After graduating from Flathead High School in the same 1977 class, Randy Owens and Ed Sievers went their separate ways. The former classmates transitioned into adult life – college, military, jobs – and lost track of each other.

But then 14 years later, they unexpectedly reunited at the Montana Highway Patrol Recruit Academy.

“We walked into the same academy class after all those years,” Owens said.

Two decades later, Owens and Sievers are celebrating a landmark milestone: 20 years of service for the Montana Highway Patrol. They are joined by fellow patrolman Roger Dundas, who also works for Northwest Montana’s District 6. Sgt. Steve Lavin will hit the 20-year mark soon as well.

Owens reached 20 years on May 4, Sievers on June 9 and Dundas on July 1. All three now qualify for retirement, though that seems unlikely to happen anytime soon.

“I don’t think I’m ready yet,” Owens said. “I’m enjoying what I’m doing still and that’s the biggest thing.”

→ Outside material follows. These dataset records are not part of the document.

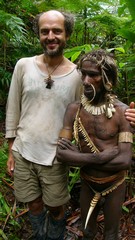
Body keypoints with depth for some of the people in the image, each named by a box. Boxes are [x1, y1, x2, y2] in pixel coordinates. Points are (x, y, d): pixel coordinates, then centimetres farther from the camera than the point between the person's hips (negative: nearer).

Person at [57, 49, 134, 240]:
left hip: (114, 185, -2)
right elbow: (61, 153, -19)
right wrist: (99, 158, -28)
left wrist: (79, 157, -24)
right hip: (87, 184, 2)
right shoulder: (74, 109, -14)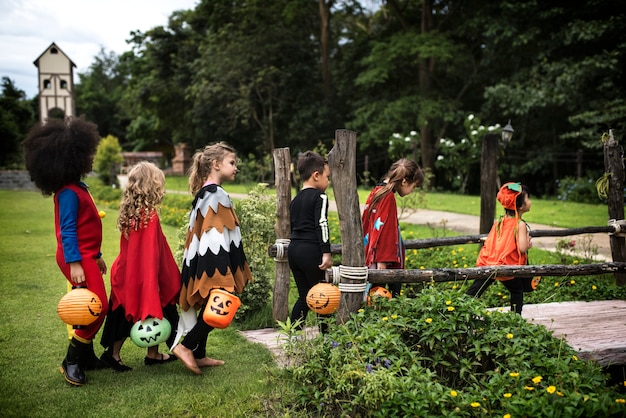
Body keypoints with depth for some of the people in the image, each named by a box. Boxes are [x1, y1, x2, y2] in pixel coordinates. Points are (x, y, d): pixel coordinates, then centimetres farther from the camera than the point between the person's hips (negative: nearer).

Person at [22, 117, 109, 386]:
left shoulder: (77, 188, 14)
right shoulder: (69, 193, -17)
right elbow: (67, 231, -21)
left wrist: (96, 256, 24)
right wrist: (74, 264, -26)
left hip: (85, 256, 10)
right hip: (77, 258, -10)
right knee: (97, 307, -13)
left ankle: (86, 357, 24)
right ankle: (71, 362, -3)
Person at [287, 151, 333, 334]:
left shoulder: (295, 200, 17)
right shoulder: (319, 197, -7)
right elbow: (321, 224, -16)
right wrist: (326, 253, -18)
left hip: (293, 249, 8)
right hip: (311, 250, -8)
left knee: (304, 297, 14)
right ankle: (325, 334, 7)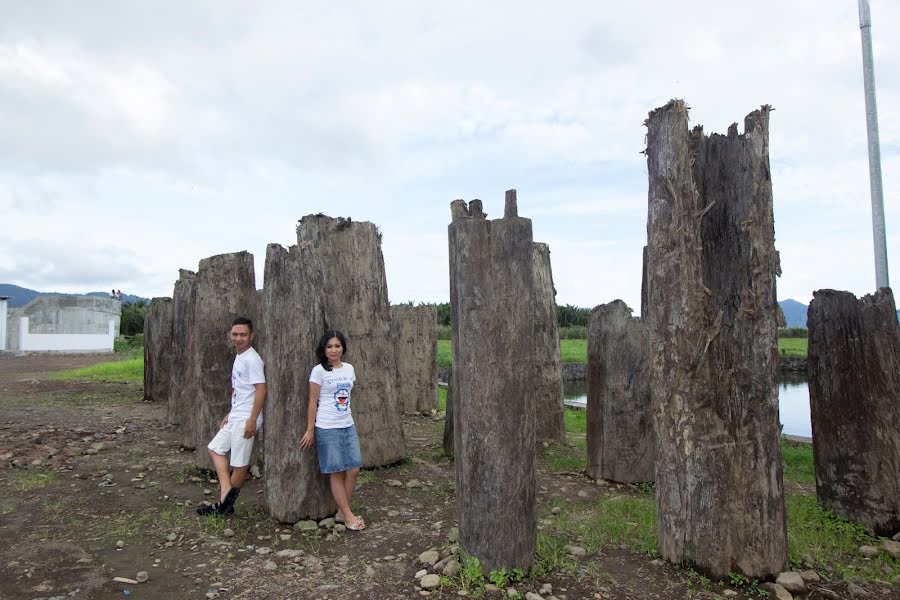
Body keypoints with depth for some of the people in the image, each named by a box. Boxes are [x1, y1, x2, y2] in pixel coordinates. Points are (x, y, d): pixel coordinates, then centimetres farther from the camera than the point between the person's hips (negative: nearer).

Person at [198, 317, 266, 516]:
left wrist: (252, 420, -22)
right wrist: (230, 413, 20)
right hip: (235, 417, 10)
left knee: (239, 463, 1)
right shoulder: (239, 357, 13)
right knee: (215, 449, 15)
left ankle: (225, 503, 11)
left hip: (245, 419, -10)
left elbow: (260, 390, -20)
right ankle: (226, 490, 16)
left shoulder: (252, 359, -16)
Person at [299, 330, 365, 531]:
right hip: (327, 429, -5)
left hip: (348, 426, 6)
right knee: (336, 472, 3)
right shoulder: (319, 371, -9)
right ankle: (348, 515, 13)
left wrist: (346, 418, 14)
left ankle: (342, 510, 22)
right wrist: (310, 430, -7)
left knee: (354, 469, 5)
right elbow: (313, 402, -7)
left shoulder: (349, 368, 6)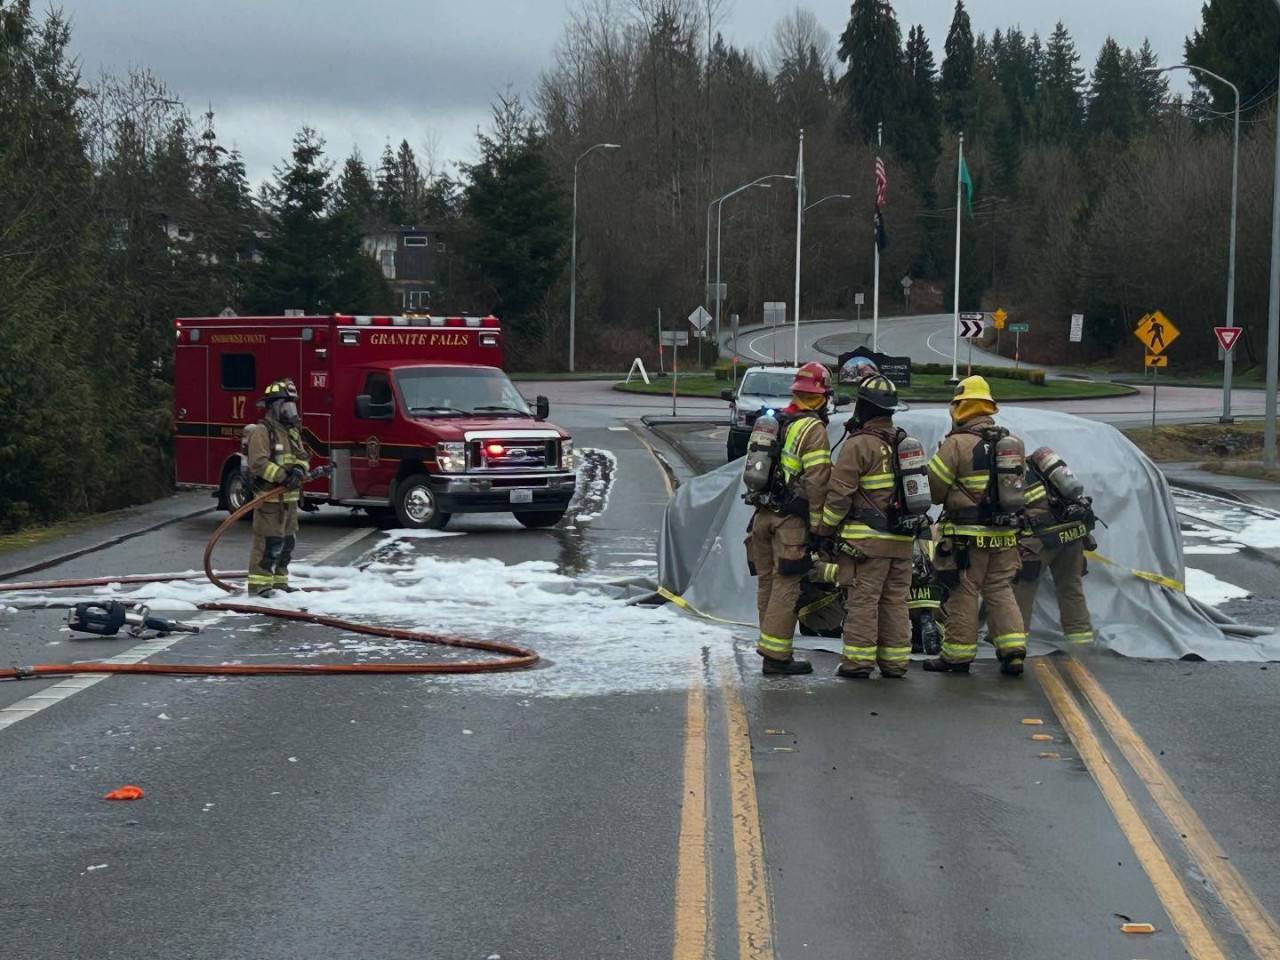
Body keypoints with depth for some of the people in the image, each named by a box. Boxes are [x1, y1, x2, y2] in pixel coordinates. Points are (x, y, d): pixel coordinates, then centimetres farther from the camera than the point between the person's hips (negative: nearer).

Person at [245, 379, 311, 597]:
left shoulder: (292, 431, 16)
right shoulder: (262, 432, -12)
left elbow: (303, 456, 12)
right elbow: (259, 463, -21)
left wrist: (299, 470, -10)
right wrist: (283, 477, -24)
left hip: (289, 497, 9)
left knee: (287, 541, 14)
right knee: (269, 542, -11)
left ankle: (279, 581, 24)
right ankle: (258, 583, -7)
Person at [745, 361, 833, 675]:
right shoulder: (813, 429, -9)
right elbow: (817, 481, -15)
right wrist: (818, 524, -11)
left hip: (762, 515, 7)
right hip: (791, 519, -7)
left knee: (767, 583, 11)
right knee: (786, 586, -5)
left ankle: (771, 650, 17)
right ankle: (775, 653, -6)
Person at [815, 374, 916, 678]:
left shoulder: (859, 444, -11)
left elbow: (839, 493, -12)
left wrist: (824, 529, -3)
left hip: (867, 539, -7)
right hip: (902, 539, 7)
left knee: (862, 599, -4)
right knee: (895, 601, 10)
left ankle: (858, 660, -4)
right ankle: (895, 660, 12)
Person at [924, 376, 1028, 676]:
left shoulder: (957, 443, -13)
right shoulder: (1011, 441, 7)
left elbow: (932, 487, -11)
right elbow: (1019, 485, 14)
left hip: (968, 535, -6)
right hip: (1005, 535, 6)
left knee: (963, 594, 3)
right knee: (1000, 591, 13)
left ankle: (958, 655, 10)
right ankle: (1013, 650, 6)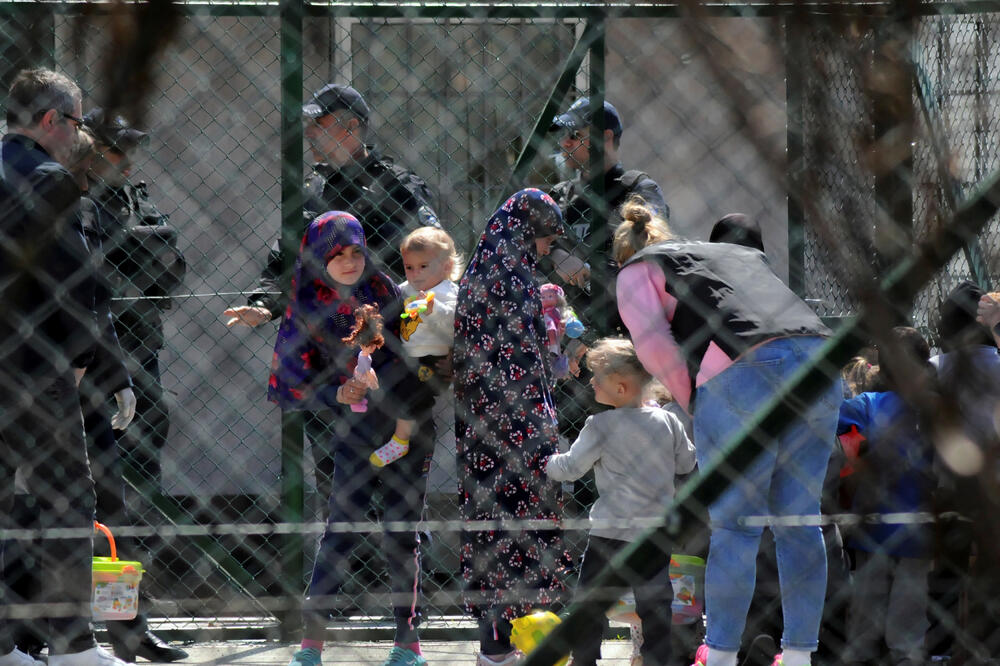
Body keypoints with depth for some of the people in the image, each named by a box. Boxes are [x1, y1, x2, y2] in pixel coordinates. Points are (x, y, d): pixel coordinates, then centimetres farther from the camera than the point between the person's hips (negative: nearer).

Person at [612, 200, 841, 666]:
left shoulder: (638, 270, 18)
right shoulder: (743, 255, 36)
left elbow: (652, 342, 2)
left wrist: (693, 404, 11)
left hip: (744, 374, -6)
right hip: (819, 361, 6)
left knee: (734, 524, -2)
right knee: (797, 520, 8)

Owens, a sergeant, is assigned to the Polson area, while Sievers, a trooper, covers the Kalispell area and Dundas, also a trooper, patrols the Bigfork region. Yet those coverage areas are hardly restrictive.

As a highway patrolman, you go where the job takes you. That could mean all the way up to Canada or anywhere else in expansive Northwest Montana. It’s a lot of ground to cover and a lot of hours alone in the patrol car. Patrolmen are on call 24 hours a day, 365 days a year.

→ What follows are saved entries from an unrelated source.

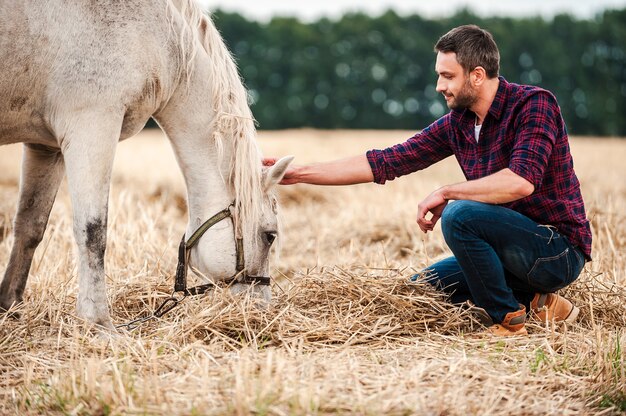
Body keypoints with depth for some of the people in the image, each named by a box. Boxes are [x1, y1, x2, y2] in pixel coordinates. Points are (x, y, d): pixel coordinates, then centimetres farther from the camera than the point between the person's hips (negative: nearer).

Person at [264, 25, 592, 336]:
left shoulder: (533, 104, -16)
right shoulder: (456, 124, 5)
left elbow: (521, 181, -32)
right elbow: (386, 162, 5)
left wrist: (445, 193, -21)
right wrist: (299, 173, 1)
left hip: (560, 251, -8)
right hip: (517, 246, 8)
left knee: (459, 215, -28)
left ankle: (507, 321, -11)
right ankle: (536, 301, 9)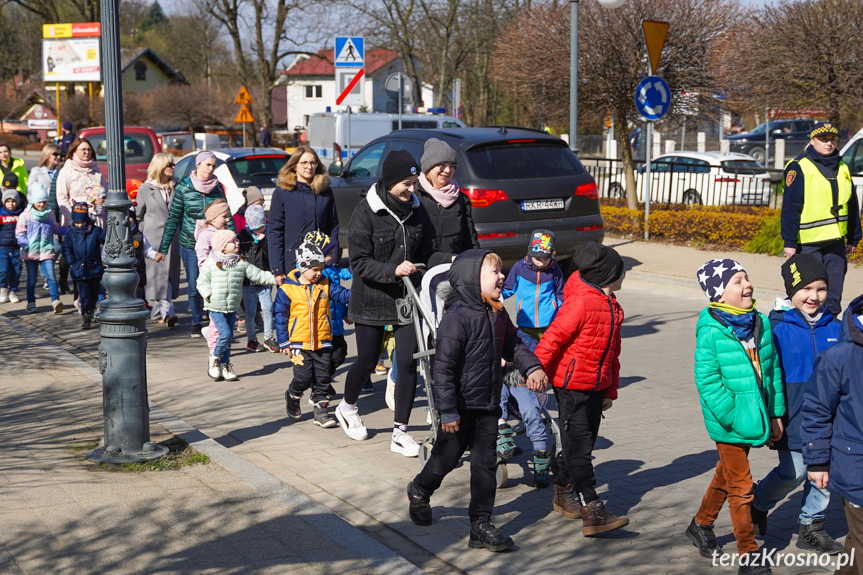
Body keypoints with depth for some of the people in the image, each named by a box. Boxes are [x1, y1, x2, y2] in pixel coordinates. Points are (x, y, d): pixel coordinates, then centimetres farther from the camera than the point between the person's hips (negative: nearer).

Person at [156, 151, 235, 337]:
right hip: (189, 244, -1)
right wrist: (163, 248, -1)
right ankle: (197, 323, 15)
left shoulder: (218, 187, 5)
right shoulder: (183, 188, -2)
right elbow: (173, 219, 1)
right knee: (194, 286, 2)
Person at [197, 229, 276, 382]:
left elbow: (258, 275, 4)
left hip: (232, 307, 5)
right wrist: (209, 295, -16)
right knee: (225, 333, -15)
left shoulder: (242, 264, 4)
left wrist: (274, 278, -7)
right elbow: (202, 282, -1)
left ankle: (224, 365, 21)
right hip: (215, 306, -5)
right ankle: (214, 358, 8)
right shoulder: (211, 263, -5)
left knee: (229, 336, 8)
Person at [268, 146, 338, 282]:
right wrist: (277, 269, -7)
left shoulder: (326, 192, 10)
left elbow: (333, 228, 11)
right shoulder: (281, 193, 1)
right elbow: (275, 232, -1)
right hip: (292, 264, -2)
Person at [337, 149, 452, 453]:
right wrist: (393, 271, -29)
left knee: (408, 363, -3)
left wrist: (452, 260, -12)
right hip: (372, 300, -4)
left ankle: (400, 433, 7)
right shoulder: (366, 212, -13)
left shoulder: (417, 211, 2)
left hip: (407, 299, 4)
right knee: (367, 362, 7)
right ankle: (347, 407, 38)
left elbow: (427, 254, 8)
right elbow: (359, 263, -16)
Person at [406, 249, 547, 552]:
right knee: (446, 458, 11)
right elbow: (443, 367, -21)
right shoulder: (457, 319, -21)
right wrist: (447, 410, -21)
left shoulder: (498, 315, 3)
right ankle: (420, 491, 41)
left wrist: (532, 367, 4)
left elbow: (513, 345, 21)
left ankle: (481, 524, 13)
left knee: (485, 463, 6)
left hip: (488, 407, 6)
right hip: (461, 408, -6)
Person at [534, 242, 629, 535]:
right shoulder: (580, 301, -18)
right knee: (579, 448, -8)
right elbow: (553, 339, -18)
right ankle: (593, 513, -12)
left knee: (583, 443, 15)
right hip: (572, 386, -9)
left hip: (596, 387, 9)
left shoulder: (610, 304, 13)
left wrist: (611, 390, 19)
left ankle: (564, 494, 33)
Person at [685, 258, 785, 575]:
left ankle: (701, 524, 45)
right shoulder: (711, 332, -18)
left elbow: (772, 370, 10)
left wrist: (775, 414, 10)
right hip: (727, 423, -7)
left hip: (755, 417, 7)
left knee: (727, 474, 23)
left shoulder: (761, 324, 2)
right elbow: (707, 381, -18)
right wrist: (731, 417, -21)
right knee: (741, 486, 1)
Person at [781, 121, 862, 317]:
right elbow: (790, 207, -9)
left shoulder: (842, 169, 13)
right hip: (808, 242, -6)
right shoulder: (799, 167, -6)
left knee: (833, 293, 8)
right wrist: (789, 242, -14)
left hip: (836, 240, 6)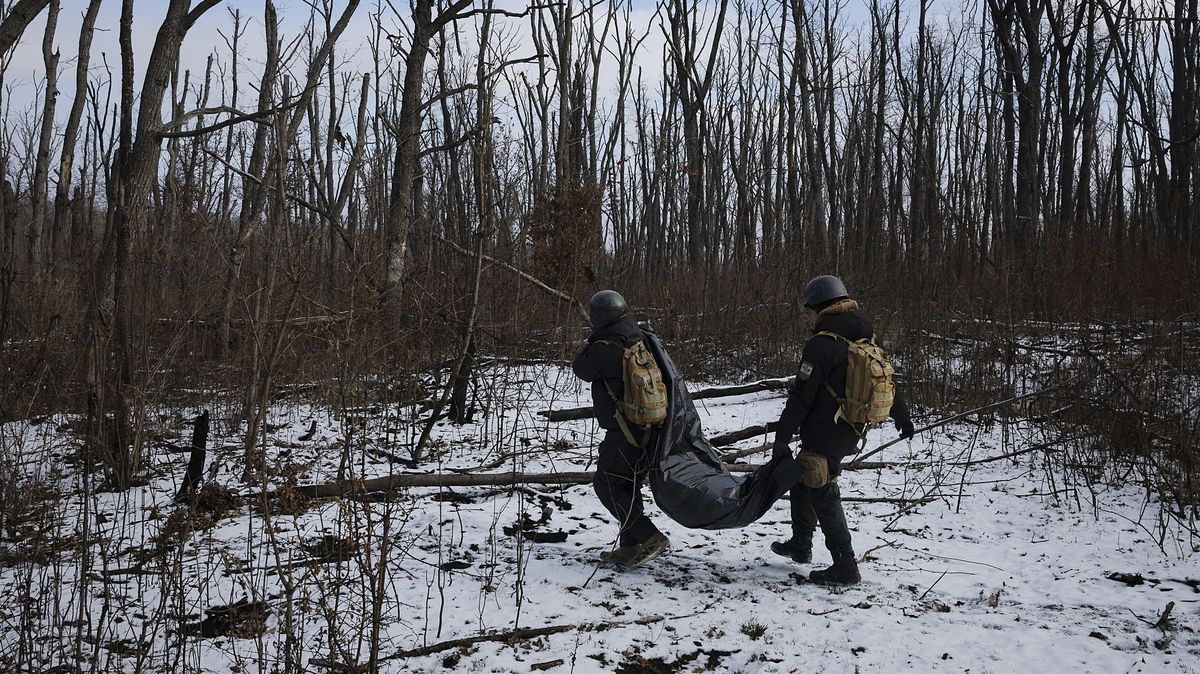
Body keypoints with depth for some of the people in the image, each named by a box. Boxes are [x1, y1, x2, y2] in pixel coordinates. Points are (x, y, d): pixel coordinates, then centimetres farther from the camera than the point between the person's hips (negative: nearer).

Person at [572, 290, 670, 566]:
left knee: (607, 485, -2)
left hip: (625, 433, -9)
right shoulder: (641, 340, 8)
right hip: (649, 428, 9)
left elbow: (581, 369, 0)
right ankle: (630, 547, 19)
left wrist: (592, 341, 12)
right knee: (629, 485, 17)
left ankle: (650, 538, -10)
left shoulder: (604, 348, -18)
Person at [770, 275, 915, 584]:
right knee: (802, 480, 22)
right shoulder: (867, 339, 7)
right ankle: (800, 545, 33)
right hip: (850, 432, 9)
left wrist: (782, 436, -14)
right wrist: (902, 417, 30)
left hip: (823, 434, -9)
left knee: (823, 495, -1)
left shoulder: (822, 344, -18)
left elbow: (801, 396, -19)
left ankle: (845, 567, 1)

“You have to have that type of personality, to have that kind of work ethic and enjoy the freedom,” Dundas said.

Among law enforcement professions, the vast distances and solitude are unique – and part of what makes the patrolmen feel their profession is special. But long stretches of quiet solitude are inevitably broken by bursts of excitement – another part of the job they cherish.

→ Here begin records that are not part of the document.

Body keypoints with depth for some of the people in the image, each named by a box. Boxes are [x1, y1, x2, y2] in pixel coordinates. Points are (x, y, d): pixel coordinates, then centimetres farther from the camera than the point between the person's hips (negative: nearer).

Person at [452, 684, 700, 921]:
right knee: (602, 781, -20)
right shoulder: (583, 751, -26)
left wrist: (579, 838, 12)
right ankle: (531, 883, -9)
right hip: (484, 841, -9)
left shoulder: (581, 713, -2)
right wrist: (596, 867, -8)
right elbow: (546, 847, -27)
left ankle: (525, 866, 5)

“Every day is different,” Owens said. “I always say you wake up, put on your clothes, get in your car and then you don’t know what’s going to happen. Next thing you know you’re going 100 miles per hour in a chase.”

Owens recalls when a routine traffic stop led to the arrest of a child abductor and the recovery of a child who had been missing for years. Dundas remembers checking on a parked car and discovering a wall safe sitting on the ground, which solved a string of burglaries that had been plaguing the area.

And Sievers tells of a light-hearted moment when a fellow officer checked on him after hearing that he had pulled over a “pretty bad guy” with a violent rap sheet and a number of beverages in his system. When the officer arrived, he found Sievers casually enjoying a cigarette with the man before putting him in the patrol car.

“(The other officer) just thought that was the funniest thing,” Sievers said.

The three patrolmen have seen countless accidents, some horrific. They have seen what the open road has to offer – its loneliness, its opportunities for reflection and its capacity for disaster. But above all, they have seen people of all kinds, all with their own stories.

While a number of these people have been troublesome, if not downright dangerous, the three patrolmen agree on one thing: the vast majority of the folks they deal with are good.

“You get to be a people’s person on this job,” Owens said.

Maj. Greg Watson, western regional commander for the Montana Highway Patrol, said 20 years of service is a “large accomplishment” and a “benchmark” in the profession. He said the three patrolmen will be presented with a star of service at an Aug. 27 meeting at the District 6 office in Kalispell.

“It signifies that that you are one of the senior troopers in the state and you’ve given 20 years to the citizens of Montana,” Watson said.

“Our agency is very proud of their accomplishments and the job that they’ve done for us the last 20 years.”